Concept: In my efforts to help Japan in a time of need, I could not help but frame my response to the March earthquake artistically rather than philanthropically. I was seized by a profound mental image : A fault line drawn with cherry blossom petals. The poetry of the image had truth, because as the earthquake and tsunami struck, and as the nuclear hazard increased daily, the Sakura Blossoms flourished and fell here in Philly. I saw nature creating this amazing and poignant statement about the passing quality of all things, good and bad. I felt hope for healing.

TRUTH OF THE BLOSSOM is a site-specific installation work at "Shofuso Japanese House and Garden." This piece was a commission sponsored by the Heritage Philadelphia Program (PEW). It functions as an ephemeral memorial for the March 11th earthquake. I created a mark that was derived from the major fault lines of Japan, but rendered specifically to the berms of shofuso's viewing garden. The jagged mark, which suggests fractures (in the landscape, in time, in the normal function of things) breaks boundaries and extends beyond Shofuso's fence.

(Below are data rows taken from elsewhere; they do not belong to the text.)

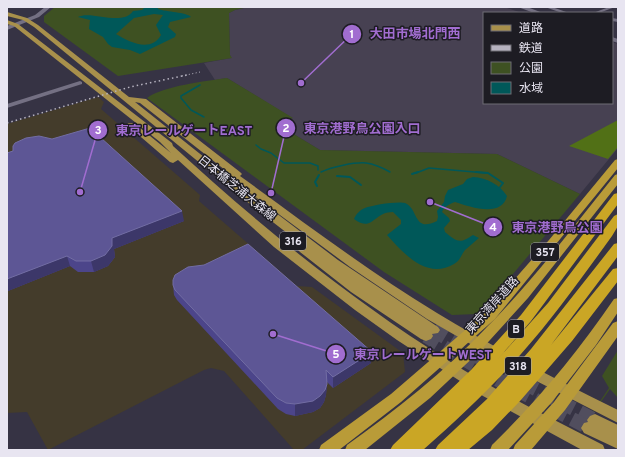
<svg xmlns="http://www.w3.org/2000/svg" width="625" height="457" font-family="Overpass,'Noto Sans JP',sans-serif">
  <style>
    .commercial { fill: #474152 }
    .industrial { fill: #443c2b }
    .green { fill: #3e5122 }
    .forest { fill: #517016 }
    .water { fill: #005859; fill-rule: evenodd }
    .lines { fill: none; stroke-linecap: round; stroke-linejoin: round }
    .stream-far1 { stroke: #005859; stroke-width: 1.5 }
    .stream { stroke: #005859; stroke-width: 2 }
    .primary-tunnel { stroke: #514e5e; stroke-width: 14; stroke-dasharray: 14 7; stroke-linecap: butt }
    .minor { fill: #747083; fill-rule: evenodd }
    .tertiary { fill: #747083; fill-rule: evenodd }
    .primary { fill: #a8904b; fill-rule: evenodd }
    .trunk { fill: #b99b38; fill-rule: evenodd }
    .motorway { fill: #caa625; fill-rule: evenodd }
    .rail-far1 { stroke: #b6b3c0; stroke-width: 1; stroke-dasharray: 1 2.5; stroke-linecap: butt }
    .rail { stroke: #b6b3c0; stroke-width: 1.5; stroke-dasharray: 1.5 3; stroke-linecap: butt }
    .wall { fill: #4c458a }
    .shaded-wall { fill: #3c3769 }
    .building { fill: #5d5695; stroke: #726da3 }
    .labels { text-anchor: middle; stroke-width: 3; stroke-linejoin: round; paint-order: stroke }
    .shield { fill: #1d1c23; stroke: #aba9b3; stroke-width: 1 }
    .shield-label { font-size: 11px; font-weight: bold; fill: #e8e5f1 }
    .street-label { font-size: 12px; fill: #e8e5f1; stroke: #1d1c23 }
    .leader { fill: none; stroke: #a16dd0; stroke-width: 1.5 }
    .callout-dot { fill: #a16dd0; stroke: #1d1c23; stroke-width: 1.5 }
    .mark-label { font-size: 12px; text-anchor: middle; font-weight: bold; fill: #fff }
    .callout-label { font-size: 13px; text-anchor: middle; font-weight: bold; fill: #a16dd0; stroke: #1d1c23; stroke-width: 3; stroke-linejoin: round; paint-order: stroke }
  </style>
  <rect width="100%" height="100%" fill="#363344"/>
  <path class="commercial" d="M248 7H504L522 13H484V103H612V42L618 44V148L580 194 497 154 320 150 277 124 292 118 227 78 215 80 204 63 231 58 230 55 229 13 235 10Z"/>
  <path class="industrial" d="M98 97 104 102 101 109 200 195 199 201 297 286 312 287 403 353 405 372 302 450H294L224 371 211 368 204 370 48 450 27 412 7 413V124Z"/>
  <g class="green">
    <path d="M55 7H248L235 10 229 13 230 55 232 58 118 76 44 22V16Z"/>
    <path d="M227 78 293 118 277 124 320 150 497 154 580 194 492 299 477 314 452 315 384 272 147 98C163 86 206 81 227 78Z"/>
    <path d="M618 350V398L610 389 567 450 609 388 602 376Z"/>
  </g>
  <path class="forest" d="M618 120V147L608 159 569 146Z"/>
  <g class="water">
    <path d="M145 7H158V9C167 12 186 12 191 17L170 22 168 27 176 34 175 37 140 54 130 50 112 47 108 44 103 37 89 29 90 20 78 17C91 10 122 27 133 11L142 10ZM154 14 163 15 156 25 161 35C151 53 129 42 116 34L134 18Z"/>
    <path d="M473 177C487 178 499 184 507 196 502 218 470 207 455 202 449 204 444 207 442 212L449 218 450 221 444 228 445 232C457 242 460 244 473 235L479 238C474 242 470 246 465 250 461 255 460 261 454 264 427 280 404 254 387 235L401 224V220L393 212C373 212 373 233 354 219 356 214 360 210 365 208 372 205 398 201 405 203 419 209 413 233 437 221L438 217 437 211 444 202 445 196 448 190 463 184 467 179Z"/>
  </g>
  <g class="lines">
    <g class="stream-far1">
      <path d="M200 85 181 96V98L191 110 204 117"/>
      <path d="M256 145 261 149 271 153 284 163H310L318 166V170"/>
      <path d="M321 172C332 167 354 162 366 163 374 164 383 168 390 172"/>
      <path d="M416 173 429 168 486 173"/>
    </g>
    <g class="stream">
      <path d="M476 172 488 173 503 183 500 187"/>
      <path d="M412 174 418 172"/>
      <path d="M337 176 350 177 361 185"/>
      <path d="M317 186 315 182 319 175"/>
    </g>
    <g class="primary-tunnel">
      <path d="M433 330 507 374 595 420"/>
      <path d="M426 336 500 381 589 428"/>
    </g>
    <g class="minor">
      <path d="M545 7H552L569 13H562Z"/>
      <path d="M609 7H615L599 13H593Z"/>
      <path d="M612 18 618 19V22L612 21Z"/>
    </g>
    <g class="tertiary">
      <path d="M45 7H51L39 17 7 30V26L35 15Z"/>
      <path d="M518 7H527L543 13H534Z"/>
      <path d="M612 37 618 39V43L612 41Z"/>
      <path d="M80 81 82 82V84L7 108V104Z"/>
    </g>
    <g class="primary">
      <path d="M7 12 27 18 38 25 129 97 146 99 240 172 242 174 240 176C305 223 368 271 437 313 495 348 556 379 618 410V423L519 372 427 319 350 267 234 181 338 260 438 327 440 330 438 333 432 334 433 336 431 339 426 341 421 339 351 292 300 252 298 250 300 248 305 247 256 209 34 27 23 20 7 16ZM135 102 140 103 225 170 224 173Z"/>
      <path d="M7 20 18 24 172 143 173 146C259 225 350 299 449 361 498 392 551 418 603 445L605 450H582L483 396 397 340 355 310 274 247 178 160 173 163 170 162 127 125 128 123H134L171 153 160 142 14 26 7 24Z"/>
      <path d="M595 414 618 425V449L584 433 581 428 584 423 588 422 587 420 590 416Z"/>
    </g>
    <g class="trunk">
      <path d="M618 159V168L495 319 401 402 339 450H319L321 445 391 394 485 313 549 240 615 160Z"/>
      <path d="M618 174V184L528 298 480 351 430 398 365 450H345L347 445C396 410 444 372 486 328 533 281 573 227 615 175Z"/>
      <path d="M618 298V312L596 345 552 402 508 450H490L492 445C538 400 578 352 614 299Z"/>
      <path d="M618 321V336L565 410 531 450H513L515 445 554 402 613 323Z"/>
    </g>
    <g class="motorway">
      <path d="M618 193V204L531 321 497 360 548 303 614 216 618 214V226L612 236C583 276 554 317 521 354 491 388 457 420 423 450H390L393 445 471 370 521 315 614 194Z"/>
      <path d="M618 243V256L551 345 613 269 618 268V281L572 341 520 401 492 430 468 450H435L438 445 487 399 531 349 614 244Z"/>
    </g>
    <path class="rail-far1" d="M182 76 200 72"/>
    <path class="rail" d="M7 123 130 87 187 75"/>
  </g>
  <g class="wall">
    <path d="M13 151 184 221 114 249 115 257 108 266 94 272H78L70 266 8 291 7 290V153Z"/>
    <path d="M173 285 372 352 371 363 333 388 327 382 326 395 324 402 320 408 313 412 295 416 286 414 278 409 177 300 174 295Z"/>
  </g>
  <g class="shaded-wall">
    <path d="M182 211 184 221 114 249 115 257 108 266 94 272 91 261 112 238Z"/>
    <path d="M67 256 70 266 8 291 7 290V279Z"/>
    <path d="M372 352 371 363 333 388V377Z"/>
    <path d="M327 384 326 395 324 402 320 408 313 412 295 416V404Z"/>
  </g>
  <g class="building">
    <path d="M90 128 182 211 112 238V246L105 255 91 261H76L67 256 7 279V153L13 151V146L15 143 26 138 39 136 52 139Z"/>
    <path d="M248 244 372 352 333 377 326 370 327 384 325 390 320 396 313 401 295 404 286 403 277 398 175 290 173 285V280L175 275 188 267 204 265Z"/>
  </g>
  <g class="labels">
    <g class="shield">
      <rect x="280" y="232" width="26" height="18" rx="3"/>
      <rect x="531" y="243" width="28" height="18" rx="3"/>
      <rect x="508" y="320" width="16" height="18" rx="3"/>
      <rect x="505" y="357" width="26" height="18" rx="3"/>
    </g>
    <g class="shield-label">
      <text x="293" y="245">316</text>
      <text x="545" y="256">357</text>
      <text x="516" y="333">B</text>
      <text x="518" y="370">318</text>
    </g>
    <g class="street-label">
      <text transform="translate(237 188) rotate(39)" y="4">日本橋芝浦大森線</text>
      <text transform="translate(492 305) rotate(-48)" y="4">東京湾岸道路</text>
    </g>
  </g>
  <path class="leader" d="M301 83L352 34M271 193L286 128M80 192L98 130M430 202L493 227M273 334L336 354"/>
  <g class="callout-dot">
    <circle cx="301" cy="83" r="4"/>
    <circle cx="271" cy="193" r="4"/>
    <circle cx="80" cy="192" r="4"/>
    <circle cx="430" cy="202" r="4"/>
    <circle cx="273" cy="334" r="4"/>
    <circle cx="352" cy="34" r="10"/>
    <circle cx="286" cy="128" r="10"/>
    <circle cx="98" cy="130" r="10"/>
    <circle cx="493" cy="227" r="10"/>
    <circle cx="336" cy="354" r="10"/>
  </g>
  <g class="mark-label">
    <text x="352" y="38">1</text>
    <text x="286" y="132">2</text>
    <text x="98" y="134">3</text>
    <text x="493" y="231">4</text>
    <text x="336" y="358">5</text>
  </g>
  <g class="callout-label">
    <text x="415" y="38">大田市場北門西</text>
    <text x="362" y="133">東京港野鳥公園入口</text>
    <text x="184" y="135">東京レールゲートEAST</text>
    <text x="557" y="232">東京港野鳥公園</text>
    <text x="423" y="359">東京レールゲートWEST</text>
  </g>
  <rect width="625" height="457" fill="none" stroke="#e8e5f1" stroke-width="16"/>
  <rect x="483" y="12" width="130" height="92" fill="#1d1c23" stroke="#6e6c75"/>
  <rect x="491" y="25" width="20" height="6" fill="#a8904b" stroke="#6e6c75"/>
  <text x="519" y="32" font-size="12" fill="#e8e5f1">道路</text>
  <rect x="491" y="45" width="20" height="6" fill="#b6b3c0" stroke="#6e6c75"/>
  <text x="519" y="52" font-size="12" fill="#e8e5f1">鉄道</text>
  <rect x="491" y="62" width="20" height="12" fill="#3e5122" stroke="#6e6c75"/>
  <text x="519" y="72" font-size="12" fill="#e8e5f1">公園</text>
  <rect x="491" y="82" width="20" height="12" fill="#005859" stroke="#6e6c75"/>
  <text x="519" y="92" font-size="12" fill="#e8e5f1">水域</text>
</svg>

MATERIAL: The color pink, representing cherry blossoms, was made from a mixture of Pulverized Limestone and Pulverized Washable Chalk. Limestone is a restorative material and is beneficial to soil PH levels. Therefore I was able to use a healing material in an artwork meant to representing healing. Form fitting function!



TRUTH OF THE BLOSSOM was displayed on Father's Day. Shofuso organized a full day of Tea Ceremonies to generate a relief fund for Miyagi Prefecture, particularly the city of Sendai (we raised $7,000!!). The tea ceremonies shared a kindred relationship to the TRUTH OF THE BLOSSOM. Both my artwork and Sadou (the way of tea) uses a material that is pulverized and beaten into a powder (Leaves for tea, stone for my installation). The tea master (Taeko Sensei) and I used those different powders to create fleeting life-giving experiences. Creation rises from destruction!